───── Data excerpts ─────

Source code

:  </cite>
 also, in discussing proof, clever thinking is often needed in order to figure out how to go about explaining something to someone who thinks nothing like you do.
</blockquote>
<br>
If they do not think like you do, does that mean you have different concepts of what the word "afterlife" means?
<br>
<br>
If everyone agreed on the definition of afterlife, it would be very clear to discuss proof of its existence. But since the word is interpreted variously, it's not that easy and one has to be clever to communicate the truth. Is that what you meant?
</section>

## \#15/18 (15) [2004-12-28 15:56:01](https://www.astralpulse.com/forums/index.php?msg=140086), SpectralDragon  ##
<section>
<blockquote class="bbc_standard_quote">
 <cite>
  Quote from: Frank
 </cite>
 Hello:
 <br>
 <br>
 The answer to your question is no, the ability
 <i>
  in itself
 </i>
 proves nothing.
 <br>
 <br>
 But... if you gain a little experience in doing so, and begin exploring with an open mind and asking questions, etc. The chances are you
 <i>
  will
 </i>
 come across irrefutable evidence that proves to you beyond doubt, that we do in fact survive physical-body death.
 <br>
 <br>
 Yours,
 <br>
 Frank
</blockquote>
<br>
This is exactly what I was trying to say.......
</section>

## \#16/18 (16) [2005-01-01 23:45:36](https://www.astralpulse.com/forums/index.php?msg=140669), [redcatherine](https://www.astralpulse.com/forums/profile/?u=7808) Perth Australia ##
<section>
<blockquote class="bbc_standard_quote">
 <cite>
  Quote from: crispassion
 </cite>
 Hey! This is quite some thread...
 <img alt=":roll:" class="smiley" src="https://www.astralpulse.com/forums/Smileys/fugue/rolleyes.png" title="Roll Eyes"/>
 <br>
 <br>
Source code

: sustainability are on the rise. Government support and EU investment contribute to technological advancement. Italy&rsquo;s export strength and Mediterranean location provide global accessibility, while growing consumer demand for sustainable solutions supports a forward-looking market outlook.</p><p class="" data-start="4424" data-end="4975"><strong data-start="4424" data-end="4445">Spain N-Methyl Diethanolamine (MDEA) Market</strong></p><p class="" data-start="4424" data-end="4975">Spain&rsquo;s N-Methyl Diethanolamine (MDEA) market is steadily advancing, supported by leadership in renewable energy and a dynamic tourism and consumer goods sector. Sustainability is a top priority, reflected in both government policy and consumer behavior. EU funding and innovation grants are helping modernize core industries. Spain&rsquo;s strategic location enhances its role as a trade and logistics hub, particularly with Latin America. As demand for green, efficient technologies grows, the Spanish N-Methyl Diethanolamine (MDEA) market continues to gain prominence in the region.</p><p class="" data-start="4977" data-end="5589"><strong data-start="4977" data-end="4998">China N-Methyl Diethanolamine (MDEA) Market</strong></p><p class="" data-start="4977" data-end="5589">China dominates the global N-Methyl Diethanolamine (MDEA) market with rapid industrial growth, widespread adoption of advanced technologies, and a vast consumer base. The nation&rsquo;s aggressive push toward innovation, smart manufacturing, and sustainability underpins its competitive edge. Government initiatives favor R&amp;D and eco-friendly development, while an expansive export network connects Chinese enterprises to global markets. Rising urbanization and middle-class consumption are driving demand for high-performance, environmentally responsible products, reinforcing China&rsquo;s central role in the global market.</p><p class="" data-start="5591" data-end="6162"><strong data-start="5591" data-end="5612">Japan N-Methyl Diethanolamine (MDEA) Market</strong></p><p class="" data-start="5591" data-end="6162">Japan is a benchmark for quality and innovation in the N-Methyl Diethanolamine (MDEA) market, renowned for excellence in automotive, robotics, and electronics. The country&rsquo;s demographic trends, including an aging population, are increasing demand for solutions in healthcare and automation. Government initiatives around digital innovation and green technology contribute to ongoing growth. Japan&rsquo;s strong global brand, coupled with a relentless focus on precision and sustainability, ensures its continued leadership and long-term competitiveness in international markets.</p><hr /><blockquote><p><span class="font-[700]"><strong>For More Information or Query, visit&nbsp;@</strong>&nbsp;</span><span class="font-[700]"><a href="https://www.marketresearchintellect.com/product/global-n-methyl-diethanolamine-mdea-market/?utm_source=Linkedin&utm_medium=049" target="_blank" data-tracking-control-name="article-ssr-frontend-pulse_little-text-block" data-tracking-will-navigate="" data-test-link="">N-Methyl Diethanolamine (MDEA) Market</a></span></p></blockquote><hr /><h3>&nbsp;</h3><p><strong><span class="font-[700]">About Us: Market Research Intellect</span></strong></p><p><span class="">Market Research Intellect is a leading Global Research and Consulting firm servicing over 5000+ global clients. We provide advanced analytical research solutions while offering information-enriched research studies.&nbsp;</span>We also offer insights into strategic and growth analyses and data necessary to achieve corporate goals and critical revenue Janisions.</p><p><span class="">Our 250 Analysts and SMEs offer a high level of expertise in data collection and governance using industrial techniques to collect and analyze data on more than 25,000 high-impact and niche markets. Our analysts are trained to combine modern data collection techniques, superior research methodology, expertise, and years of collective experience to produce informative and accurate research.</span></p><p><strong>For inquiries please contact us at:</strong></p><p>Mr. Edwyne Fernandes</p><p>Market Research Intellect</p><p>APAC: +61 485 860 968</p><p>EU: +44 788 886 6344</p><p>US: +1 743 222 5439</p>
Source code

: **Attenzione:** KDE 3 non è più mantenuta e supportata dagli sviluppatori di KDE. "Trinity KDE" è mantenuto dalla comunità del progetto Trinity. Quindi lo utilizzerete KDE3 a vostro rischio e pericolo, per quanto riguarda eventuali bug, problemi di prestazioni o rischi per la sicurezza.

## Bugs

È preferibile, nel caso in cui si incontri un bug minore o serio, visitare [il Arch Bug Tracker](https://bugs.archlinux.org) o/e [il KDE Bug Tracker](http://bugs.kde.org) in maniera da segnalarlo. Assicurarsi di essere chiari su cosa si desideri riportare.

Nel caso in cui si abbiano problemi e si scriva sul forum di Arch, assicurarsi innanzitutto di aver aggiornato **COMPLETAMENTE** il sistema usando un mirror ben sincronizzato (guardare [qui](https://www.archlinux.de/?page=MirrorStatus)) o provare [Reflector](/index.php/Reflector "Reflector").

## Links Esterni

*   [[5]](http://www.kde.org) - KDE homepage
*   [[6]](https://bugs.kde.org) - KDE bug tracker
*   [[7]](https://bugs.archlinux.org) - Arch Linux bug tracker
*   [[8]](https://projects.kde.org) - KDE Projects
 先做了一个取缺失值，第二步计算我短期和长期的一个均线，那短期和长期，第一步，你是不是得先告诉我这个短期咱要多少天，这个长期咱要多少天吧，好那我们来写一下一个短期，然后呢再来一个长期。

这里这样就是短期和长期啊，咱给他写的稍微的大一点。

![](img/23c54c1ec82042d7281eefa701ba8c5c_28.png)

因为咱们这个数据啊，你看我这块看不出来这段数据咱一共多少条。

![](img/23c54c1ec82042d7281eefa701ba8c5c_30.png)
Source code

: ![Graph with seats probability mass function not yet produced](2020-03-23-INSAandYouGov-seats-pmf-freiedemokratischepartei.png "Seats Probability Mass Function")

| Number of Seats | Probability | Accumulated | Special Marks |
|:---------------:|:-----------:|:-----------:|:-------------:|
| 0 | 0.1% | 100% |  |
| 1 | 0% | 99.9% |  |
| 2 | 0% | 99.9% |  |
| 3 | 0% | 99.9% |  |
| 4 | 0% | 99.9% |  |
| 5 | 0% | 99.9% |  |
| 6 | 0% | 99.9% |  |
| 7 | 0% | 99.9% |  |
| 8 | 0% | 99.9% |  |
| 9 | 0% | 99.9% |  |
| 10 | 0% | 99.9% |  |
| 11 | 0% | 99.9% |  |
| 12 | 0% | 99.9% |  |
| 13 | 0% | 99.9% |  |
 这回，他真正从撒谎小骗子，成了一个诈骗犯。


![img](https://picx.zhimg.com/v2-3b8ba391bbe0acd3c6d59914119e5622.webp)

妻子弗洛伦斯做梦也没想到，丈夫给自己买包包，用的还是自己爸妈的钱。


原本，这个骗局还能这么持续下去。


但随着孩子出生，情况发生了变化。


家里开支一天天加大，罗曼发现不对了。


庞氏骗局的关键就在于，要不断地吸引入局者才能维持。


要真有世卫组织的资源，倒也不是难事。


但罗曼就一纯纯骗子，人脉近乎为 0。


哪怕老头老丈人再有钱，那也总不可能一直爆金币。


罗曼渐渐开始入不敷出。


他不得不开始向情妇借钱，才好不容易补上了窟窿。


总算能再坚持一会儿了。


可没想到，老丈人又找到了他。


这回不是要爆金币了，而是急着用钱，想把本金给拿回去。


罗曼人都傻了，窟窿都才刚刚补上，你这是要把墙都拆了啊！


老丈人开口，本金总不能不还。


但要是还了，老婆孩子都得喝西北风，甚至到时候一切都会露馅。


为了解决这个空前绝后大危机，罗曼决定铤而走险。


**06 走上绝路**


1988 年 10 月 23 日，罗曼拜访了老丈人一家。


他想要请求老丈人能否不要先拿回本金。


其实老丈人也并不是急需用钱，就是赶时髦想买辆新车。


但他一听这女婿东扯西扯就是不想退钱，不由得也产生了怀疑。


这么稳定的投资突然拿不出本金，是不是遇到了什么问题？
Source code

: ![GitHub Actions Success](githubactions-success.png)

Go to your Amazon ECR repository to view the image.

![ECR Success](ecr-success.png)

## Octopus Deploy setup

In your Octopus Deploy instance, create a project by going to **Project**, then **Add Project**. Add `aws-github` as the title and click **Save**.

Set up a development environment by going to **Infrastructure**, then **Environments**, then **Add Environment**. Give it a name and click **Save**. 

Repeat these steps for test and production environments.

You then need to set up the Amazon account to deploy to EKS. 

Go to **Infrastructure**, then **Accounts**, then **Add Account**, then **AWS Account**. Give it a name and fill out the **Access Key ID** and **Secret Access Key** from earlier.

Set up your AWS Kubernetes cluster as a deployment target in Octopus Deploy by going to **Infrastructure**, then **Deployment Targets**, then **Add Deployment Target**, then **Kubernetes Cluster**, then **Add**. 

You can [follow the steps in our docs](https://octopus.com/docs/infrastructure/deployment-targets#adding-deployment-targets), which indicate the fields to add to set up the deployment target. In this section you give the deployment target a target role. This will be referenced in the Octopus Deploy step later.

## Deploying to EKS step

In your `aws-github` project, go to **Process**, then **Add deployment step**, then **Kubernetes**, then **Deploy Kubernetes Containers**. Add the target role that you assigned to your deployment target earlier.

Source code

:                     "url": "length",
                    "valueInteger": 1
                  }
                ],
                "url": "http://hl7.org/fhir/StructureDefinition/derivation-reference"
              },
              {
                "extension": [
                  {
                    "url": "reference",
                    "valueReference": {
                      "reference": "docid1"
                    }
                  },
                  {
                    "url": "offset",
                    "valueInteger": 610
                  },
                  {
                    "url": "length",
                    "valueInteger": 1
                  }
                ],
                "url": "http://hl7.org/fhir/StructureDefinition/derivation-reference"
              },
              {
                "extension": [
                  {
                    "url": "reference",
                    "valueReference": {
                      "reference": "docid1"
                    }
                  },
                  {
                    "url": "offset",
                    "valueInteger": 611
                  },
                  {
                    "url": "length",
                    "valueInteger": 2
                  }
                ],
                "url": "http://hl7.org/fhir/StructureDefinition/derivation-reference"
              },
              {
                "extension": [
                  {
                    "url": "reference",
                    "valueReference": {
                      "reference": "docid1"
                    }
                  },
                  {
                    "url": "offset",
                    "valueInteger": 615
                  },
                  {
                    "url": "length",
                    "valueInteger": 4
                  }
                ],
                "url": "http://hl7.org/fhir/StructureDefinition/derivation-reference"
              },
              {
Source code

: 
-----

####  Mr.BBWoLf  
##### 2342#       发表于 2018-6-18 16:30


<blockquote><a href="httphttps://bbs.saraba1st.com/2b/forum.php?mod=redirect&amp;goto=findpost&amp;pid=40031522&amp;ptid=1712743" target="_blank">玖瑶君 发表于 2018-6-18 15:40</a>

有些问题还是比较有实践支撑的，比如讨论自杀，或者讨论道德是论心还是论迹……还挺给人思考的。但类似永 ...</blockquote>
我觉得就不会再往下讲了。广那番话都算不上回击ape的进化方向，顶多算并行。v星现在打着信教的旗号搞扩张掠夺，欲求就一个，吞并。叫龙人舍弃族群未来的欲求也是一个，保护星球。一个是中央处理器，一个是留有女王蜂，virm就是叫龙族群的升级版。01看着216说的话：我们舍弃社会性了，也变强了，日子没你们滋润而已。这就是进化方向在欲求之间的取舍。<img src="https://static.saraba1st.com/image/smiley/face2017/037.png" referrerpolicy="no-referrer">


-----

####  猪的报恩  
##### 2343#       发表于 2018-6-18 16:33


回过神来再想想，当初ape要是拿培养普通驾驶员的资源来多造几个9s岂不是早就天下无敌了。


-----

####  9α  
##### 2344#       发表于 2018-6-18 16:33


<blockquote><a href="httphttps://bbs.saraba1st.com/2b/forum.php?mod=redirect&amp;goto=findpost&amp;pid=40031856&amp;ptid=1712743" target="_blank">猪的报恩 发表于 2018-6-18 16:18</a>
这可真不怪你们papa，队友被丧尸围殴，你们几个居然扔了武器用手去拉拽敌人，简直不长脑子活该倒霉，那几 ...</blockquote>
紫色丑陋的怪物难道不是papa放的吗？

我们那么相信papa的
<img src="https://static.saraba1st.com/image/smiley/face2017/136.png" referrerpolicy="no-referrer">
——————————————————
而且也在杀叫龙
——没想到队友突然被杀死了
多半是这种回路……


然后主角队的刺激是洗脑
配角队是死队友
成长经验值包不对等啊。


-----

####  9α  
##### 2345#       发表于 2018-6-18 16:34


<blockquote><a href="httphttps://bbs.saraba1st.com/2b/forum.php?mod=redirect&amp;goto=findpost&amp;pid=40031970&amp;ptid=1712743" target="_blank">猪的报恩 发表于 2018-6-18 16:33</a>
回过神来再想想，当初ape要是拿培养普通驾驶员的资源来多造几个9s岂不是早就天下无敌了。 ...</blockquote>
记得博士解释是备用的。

─────

* _What you will do_: Counting only lines that hold "smiley", report how many there are in the records above, as a bare number.

* _Output of the exercise_: 3